### EXERCISE GOAL
Copy, from the data below, each line that has the word "inputs".

### Stored data
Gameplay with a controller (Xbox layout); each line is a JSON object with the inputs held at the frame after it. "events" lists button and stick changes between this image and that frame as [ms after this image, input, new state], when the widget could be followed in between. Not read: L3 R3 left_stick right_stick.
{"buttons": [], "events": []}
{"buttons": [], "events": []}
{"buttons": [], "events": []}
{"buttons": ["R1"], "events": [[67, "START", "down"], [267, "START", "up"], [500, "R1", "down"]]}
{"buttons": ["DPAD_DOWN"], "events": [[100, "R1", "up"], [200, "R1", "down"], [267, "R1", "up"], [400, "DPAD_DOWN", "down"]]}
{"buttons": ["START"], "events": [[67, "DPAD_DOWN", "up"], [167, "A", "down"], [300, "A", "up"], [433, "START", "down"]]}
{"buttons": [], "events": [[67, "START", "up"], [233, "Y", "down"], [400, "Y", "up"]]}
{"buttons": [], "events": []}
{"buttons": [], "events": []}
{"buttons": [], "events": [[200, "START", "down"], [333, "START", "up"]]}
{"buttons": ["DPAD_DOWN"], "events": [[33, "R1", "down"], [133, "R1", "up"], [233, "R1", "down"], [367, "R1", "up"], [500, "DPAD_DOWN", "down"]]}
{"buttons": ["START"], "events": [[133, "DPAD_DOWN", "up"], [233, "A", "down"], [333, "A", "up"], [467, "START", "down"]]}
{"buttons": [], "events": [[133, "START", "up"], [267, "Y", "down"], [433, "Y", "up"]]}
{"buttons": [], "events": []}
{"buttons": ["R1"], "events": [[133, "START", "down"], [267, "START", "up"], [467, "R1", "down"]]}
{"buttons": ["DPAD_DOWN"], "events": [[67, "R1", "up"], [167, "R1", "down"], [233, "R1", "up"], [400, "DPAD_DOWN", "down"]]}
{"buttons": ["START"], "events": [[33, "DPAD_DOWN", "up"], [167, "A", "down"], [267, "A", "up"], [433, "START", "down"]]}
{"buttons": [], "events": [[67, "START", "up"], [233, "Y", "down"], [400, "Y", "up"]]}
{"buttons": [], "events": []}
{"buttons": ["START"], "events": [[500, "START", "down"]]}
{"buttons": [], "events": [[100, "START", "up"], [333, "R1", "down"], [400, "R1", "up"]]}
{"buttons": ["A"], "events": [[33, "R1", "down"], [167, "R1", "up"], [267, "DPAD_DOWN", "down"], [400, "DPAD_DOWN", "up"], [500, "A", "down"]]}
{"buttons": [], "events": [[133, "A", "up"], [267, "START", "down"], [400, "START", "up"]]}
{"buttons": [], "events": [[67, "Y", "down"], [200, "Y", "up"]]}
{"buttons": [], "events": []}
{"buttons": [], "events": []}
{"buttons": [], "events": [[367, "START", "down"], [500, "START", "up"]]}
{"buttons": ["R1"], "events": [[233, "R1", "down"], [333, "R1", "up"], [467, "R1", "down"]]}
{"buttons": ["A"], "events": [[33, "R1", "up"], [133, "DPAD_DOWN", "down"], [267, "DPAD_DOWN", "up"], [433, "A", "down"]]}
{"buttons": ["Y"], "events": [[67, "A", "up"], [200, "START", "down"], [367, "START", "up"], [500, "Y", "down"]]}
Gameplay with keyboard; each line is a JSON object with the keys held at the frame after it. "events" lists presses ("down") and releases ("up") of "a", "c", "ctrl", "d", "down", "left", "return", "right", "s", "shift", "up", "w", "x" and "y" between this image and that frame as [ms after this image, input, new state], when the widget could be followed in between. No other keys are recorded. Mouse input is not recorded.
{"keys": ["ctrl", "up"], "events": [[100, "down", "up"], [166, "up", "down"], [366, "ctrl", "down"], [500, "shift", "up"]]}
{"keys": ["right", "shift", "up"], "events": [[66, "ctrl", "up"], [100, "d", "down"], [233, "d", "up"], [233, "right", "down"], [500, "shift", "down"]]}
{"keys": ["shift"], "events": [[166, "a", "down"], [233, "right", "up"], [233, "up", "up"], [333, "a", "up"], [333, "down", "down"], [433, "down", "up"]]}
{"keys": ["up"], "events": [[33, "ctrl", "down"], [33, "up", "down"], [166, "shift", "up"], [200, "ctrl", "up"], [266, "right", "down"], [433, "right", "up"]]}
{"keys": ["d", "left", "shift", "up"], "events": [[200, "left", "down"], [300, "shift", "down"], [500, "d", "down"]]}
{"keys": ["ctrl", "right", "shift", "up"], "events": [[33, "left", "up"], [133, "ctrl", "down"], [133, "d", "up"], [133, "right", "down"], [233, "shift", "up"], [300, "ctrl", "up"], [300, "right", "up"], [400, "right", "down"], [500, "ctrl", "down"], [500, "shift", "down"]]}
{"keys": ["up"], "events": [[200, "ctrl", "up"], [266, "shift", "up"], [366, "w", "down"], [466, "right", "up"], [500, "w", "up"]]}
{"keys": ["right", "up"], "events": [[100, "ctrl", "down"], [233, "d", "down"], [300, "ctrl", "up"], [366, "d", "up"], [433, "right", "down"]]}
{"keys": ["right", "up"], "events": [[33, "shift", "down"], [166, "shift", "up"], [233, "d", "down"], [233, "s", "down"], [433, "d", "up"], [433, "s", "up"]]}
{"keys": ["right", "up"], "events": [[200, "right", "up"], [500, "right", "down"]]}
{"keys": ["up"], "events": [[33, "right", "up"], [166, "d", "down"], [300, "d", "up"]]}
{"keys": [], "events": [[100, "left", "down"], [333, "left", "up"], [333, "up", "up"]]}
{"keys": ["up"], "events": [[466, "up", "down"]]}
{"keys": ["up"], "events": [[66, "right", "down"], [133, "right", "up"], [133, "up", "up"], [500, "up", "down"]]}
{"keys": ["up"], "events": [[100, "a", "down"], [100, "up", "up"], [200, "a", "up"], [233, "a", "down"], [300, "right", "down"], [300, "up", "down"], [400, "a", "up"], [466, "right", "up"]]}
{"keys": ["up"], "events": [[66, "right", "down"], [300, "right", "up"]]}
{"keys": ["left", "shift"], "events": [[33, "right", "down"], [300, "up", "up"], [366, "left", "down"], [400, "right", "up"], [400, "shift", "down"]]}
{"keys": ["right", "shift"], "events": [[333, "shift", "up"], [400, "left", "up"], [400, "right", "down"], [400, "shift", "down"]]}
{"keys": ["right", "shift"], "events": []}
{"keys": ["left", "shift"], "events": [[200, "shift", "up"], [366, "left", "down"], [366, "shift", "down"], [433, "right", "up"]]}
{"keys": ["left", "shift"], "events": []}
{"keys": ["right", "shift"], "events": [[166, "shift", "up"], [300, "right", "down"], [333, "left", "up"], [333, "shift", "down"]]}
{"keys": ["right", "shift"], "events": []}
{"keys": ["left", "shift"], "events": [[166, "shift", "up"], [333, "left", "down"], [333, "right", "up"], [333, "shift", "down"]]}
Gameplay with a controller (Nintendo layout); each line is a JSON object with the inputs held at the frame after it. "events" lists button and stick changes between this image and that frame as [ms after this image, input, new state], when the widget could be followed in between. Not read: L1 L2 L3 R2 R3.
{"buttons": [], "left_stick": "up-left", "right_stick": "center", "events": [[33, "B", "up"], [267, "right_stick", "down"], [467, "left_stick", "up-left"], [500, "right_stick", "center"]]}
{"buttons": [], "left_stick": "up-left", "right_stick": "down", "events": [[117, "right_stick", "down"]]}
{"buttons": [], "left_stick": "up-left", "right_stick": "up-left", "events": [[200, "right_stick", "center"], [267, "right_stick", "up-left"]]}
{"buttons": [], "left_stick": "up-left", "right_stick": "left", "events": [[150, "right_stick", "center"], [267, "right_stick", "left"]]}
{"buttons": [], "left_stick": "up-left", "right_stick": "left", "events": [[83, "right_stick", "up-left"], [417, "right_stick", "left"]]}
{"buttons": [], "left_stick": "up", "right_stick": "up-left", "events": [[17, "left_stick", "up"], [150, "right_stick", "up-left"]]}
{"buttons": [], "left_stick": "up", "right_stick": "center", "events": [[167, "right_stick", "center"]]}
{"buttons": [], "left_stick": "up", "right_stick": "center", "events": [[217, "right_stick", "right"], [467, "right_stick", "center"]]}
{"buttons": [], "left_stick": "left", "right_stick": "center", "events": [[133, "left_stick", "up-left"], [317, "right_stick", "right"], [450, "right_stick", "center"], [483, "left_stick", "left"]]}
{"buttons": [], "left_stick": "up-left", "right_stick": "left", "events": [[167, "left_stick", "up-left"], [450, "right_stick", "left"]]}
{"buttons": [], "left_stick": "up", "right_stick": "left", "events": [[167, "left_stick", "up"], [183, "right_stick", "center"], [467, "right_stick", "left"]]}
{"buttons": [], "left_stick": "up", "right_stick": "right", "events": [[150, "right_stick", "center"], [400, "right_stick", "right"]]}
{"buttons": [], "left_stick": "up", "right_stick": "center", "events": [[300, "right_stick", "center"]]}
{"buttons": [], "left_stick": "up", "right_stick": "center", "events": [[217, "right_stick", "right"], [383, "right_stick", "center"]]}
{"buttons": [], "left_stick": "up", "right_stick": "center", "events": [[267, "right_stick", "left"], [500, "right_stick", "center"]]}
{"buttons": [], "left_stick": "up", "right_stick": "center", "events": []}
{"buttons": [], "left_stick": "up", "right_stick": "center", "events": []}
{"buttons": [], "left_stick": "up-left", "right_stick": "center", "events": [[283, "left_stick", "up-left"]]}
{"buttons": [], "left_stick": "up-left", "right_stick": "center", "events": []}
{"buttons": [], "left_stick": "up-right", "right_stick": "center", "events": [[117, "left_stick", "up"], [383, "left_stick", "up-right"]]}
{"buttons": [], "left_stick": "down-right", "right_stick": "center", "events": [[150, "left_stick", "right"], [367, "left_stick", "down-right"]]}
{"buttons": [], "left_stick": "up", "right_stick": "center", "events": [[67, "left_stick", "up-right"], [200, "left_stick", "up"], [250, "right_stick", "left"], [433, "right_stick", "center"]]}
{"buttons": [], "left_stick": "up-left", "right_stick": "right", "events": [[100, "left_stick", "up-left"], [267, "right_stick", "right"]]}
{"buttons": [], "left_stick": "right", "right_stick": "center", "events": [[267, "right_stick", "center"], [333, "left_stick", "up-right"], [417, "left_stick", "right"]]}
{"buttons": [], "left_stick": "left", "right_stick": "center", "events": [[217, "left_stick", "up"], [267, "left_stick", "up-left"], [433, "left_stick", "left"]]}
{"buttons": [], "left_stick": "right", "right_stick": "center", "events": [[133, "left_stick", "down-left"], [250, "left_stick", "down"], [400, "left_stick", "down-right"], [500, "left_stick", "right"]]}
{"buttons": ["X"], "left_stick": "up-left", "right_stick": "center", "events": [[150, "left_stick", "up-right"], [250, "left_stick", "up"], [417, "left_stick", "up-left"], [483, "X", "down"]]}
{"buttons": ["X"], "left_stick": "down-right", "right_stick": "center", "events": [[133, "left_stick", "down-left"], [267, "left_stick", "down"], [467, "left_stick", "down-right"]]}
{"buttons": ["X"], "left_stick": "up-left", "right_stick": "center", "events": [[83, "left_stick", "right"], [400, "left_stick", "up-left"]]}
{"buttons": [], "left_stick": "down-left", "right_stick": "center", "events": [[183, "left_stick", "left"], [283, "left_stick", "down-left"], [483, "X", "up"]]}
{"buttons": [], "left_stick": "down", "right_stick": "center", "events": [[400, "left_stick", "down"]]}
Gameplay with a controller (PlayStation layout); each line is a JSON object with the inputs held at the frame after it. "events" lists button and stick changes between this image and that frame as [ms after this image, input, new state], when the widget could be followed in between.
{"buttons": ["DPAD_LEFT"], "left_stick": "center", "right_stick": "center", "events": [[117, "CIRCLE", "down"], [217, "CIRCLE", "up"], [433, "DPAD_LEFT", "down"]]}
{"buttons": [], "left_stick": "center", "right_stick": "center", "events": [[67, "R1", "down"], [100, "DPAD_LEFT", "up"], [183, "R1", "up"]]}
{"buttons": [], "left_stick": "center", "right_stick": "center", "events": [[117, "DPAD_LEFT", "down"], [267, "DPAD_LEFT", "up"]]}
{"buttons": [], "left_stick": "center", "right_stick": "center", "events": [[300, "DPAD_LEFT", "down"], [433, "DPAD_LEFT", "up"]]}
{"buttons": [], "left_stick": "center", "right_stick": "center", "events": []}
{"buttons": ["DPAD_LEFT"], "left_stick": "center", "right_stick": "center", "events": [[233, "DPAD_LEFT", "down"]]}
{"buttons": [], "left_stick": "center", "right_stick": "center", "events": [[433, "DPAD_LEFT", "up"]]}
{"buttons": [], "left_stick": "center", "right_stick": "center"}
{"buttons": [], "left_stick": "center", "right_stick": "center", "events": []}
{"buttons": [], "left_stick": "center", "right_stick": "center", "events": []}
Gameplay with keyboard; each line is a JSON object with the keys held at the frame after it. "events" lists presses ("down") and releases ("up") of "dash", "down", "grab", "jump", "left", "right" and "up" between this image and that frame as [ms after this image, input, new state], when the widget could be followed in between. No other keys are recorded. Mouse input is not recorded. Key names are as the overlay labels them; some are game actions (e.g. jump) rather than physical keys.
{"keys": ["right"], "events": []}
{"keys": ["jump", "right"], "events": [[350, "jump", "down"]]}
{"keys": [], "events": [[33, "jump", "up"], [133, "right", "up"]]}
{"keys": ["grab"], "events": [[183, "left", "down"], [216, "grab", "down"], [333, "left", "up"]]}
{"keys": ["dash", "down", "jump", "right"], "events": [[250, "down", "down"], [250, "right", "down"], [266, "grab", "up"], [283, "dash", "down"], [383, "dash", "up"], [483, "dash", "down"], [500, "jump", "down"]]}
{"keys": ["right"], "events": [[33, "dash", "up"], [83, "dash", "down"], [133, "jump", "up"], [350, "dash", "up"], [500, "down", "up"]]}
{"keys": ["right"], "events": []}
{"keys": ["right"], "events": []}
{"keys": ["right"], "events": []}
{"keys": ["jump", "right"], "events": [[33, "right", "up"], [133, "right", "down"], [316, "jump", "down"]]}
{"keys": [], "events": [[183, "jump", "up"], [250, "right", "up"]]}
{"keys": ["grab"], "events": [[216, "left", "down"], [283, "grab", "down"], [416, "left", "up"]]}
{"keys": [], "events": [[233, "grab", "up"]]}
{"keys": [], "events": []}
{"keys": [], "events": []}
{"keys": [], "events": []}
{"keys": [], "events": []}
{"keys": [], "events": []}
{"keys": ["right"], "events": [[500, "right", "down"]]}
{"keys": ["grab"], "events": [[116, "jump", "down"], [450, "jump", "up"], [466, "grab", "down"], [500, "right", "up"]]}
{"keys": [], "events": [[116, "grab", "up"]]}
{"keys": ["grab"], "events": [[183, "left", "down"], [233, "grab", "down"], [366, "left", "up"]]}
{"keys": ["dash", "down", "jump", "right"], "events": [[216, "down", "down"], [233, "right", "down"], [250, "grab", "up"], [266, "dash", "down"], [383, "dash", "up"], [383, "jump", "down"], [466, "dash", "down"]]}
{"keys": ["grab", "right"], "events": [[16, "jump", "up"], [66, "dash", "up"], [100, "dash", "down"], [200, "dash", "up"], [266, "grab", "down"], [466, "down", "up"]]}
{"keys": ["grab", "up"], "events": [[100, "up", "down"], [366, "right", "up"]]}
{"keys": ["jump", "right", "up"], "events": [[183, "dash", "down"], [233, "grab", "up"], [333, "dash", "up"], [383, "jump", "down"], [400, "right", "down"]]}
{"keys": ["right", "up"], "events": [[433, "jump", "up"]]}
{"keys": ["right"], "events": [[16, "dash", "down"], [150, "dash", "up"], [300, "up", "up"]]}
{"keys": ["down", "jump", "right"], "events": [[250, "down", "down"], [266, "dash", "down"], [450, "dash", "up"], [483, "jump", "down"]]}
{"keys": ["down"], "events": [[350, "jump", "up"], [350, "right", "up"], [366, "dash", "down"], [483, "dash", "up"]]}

### RESPONSE BELOW
Gameplay with a controller (Xbox layout); each line is a JSON object with the inputs held at the frame after it. "events" lists button and stick changes between this image and that frame as [ms after this image, input, new state], when the widget could be followed in between. Not read: L3 R3 left_stick right_stick.
Gameplay with a controller (Nintendo layout); each line is a JSON object with the inputs held at the frame after it. "events" lists button and stick changes between this image and that frame as [ms after this image, input, new state], when the widget could be followed in between. Not read: L1 L2 L3 R2 R3.
Gameplay with a controller (PlayStation layout); each line is a JSON object with the inputs held at the frame after it. "events" lists button and stick changes between this image and that frame as [ms after this image, input, new state], when the widget could be followed in between.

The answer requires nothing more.